Richard M. Nixon y Donald Trump. (Foto: AP)
Richard M. Nixon y Donald Trump. (Foto: AP)

Por Jonathan Bernstein

Las comparaciones con 1968 han estado en mi mente a medida que se han extendido los disturbios durante la última semana, tal vez porque el presidente, Donald Trump, está emulando a Richard Nixon de manera muy explícita en su respuesta.

Los últimos días no solo está hablando de “ley y orden”, sino que el martes también tuiteó la exclamación “¡MAYORIA SILENCIOSA!”(sí, en mayúsculas) sin ningún otro contexto, presumiblemente para los pocos que estamos familiarizados con la frase de la era de Nixon.

Eso no importa, como señala el historiador Joshua Zeitz, el rol de 1968 que Trump parece jugar es el de Lyndon Johnson. Tampoco importa, como explica el politólogo Omar Wasow a Greg Sargent, que muchas cosas han cambiado desde entonces.

=== INSTRUCCIONES DE TRABAJO ===
Enumere a todas las personas que el texto seleccionado menciona por su nombre. Nombre a cada una solo una vez. El material que sigue procede de otra fuente.

=== MATERIAL PROPORCIONADO ===
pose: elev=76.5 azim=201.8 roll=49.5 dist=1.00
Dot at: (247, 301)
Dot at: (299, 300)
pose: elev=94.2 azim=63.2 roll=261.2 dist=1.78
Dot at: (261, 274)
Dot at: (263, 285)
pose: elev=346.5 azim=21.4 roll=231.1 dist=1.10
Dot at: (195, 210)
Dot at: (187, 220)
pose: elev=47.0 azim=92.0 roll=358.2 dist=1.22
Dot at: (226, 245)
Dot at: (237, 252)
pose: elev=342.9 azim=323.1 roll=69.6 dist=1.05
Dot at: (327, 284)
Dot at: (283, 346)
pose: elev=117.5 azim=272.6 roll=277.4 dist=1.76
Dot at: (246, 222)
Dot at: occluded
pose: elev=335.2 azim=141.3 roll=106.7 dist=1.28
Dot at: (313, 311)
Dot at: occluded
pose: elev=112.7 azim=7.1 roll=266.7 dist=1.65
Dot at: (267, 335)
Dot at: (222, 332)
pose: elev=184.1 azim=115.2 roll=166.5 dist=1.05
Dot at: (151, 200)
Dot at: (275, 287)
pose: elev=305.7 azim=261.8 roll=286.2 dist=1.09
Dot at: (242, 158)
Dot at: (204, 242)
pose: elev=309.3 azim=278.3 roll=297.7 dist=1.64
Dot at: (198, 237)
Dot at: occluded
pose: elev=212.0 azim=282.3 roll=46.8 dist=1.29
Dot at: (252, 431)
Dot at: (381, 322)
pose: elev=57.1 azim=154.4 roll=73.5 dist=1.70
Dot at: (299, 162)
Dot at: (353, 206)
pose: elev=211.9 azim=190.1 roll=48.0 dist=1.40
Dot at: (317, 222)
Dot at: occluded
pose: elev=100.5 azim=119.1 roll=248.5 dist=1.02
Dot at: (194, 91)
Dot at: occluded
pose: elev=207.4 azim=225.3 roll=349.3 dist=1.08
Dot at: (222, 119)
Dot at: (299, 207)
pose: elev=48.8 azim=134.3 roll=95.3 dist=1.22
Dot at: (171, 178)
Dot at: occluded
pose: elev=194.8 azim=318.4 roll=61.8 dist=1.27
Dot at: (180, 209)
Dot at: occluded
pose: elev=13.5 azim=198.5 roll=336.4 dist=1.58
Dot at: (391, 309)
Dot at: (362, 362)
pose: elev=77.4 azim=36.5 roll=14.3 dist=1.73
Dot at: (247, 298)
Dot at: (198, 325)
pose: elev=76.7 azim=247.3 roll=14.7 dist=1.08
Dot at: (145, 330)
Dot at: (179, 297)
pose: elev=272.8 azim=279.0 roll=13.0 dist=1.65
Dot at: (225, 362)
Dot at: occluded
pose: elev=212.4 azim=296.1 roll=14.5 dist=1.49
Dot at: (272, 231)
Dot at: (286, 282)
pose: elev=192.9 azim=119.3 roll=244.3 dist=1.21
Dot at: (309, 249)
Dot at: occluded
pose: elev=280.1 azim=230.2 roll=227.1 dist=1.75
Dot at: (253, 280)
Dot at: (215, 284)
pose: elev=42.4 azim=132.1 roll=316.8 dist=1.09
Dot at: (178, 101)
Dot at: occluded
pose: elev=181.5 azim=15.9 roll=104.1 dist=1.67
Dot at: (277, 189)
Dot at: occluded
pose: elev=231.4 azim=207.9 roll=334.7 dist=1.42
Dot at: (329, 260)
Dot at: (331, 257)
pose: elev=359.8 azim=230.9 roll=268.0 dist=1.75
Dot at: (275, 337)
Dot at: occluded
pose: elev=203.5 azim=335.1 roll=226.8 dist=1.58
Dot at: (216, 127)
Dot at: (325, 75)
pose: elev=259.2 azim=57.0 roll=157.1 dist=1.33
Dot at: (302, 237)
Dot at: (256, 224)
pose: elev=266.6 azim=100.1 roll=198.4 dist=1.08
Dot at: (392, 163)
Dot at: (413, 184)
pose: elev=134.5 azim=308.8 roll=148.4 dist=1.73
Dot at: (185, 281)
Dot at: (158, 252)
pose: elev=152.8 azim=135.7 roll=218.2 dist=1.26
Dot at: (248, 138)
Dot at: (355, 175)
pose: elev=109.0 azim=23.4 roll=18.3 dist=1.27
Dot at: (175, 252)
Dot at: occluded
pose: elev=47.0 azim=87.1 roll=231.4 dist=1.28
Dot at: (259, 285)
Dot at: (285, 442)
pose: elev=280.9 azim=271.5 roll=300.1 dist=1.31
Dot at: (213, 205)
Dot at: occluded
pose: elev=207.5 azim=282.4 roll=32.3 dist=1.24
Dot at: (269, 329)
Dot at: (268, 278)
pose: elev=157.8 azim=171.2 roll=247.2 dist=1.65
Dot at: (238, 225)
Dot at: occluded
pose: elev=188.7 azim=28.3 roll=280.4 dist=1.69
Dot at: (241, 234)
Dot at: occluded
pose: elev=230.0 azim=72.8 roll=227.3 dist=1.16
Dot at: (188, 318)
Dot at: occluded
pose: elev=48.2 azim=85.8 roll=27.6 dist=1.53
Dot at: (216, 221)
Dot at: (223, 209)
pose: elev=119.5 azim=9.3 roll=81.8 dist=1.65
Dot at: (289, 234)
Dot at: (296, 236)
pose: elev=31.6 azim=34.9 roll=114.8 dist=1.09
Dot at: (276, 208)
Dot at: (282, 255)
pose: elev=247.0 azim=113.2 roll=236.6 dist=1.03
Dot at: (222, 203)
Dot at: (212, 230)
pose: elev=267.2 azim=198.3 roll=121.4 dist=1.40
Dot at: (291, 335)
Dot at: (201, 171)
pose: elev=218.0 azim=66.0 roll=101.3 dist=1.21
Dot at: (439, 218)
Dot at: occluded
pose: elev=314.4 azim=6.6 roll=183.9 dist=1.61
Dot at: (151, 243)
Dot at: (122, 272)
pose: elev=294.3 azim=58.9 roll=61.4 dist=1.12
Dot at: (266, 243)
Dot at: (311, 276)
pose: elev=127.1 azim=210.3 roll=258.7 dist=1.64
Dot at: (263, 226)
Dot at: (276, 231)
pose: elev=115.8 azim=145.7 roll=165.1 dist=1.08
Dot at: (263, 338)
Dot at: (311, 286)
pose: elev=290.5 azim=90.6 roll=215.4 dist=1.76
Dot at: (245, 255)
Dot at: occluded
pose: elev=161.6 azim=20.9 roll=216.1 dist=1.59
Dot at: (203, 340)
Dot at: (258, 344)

=== SOLUCIÓN DEL PROBLEMA ===
Richard M. Nixon, Donald Trump, Jonathan Bernstein, Joshua Zeitz, Lyndon Johnson, Omar Wasow y Greg Sargent.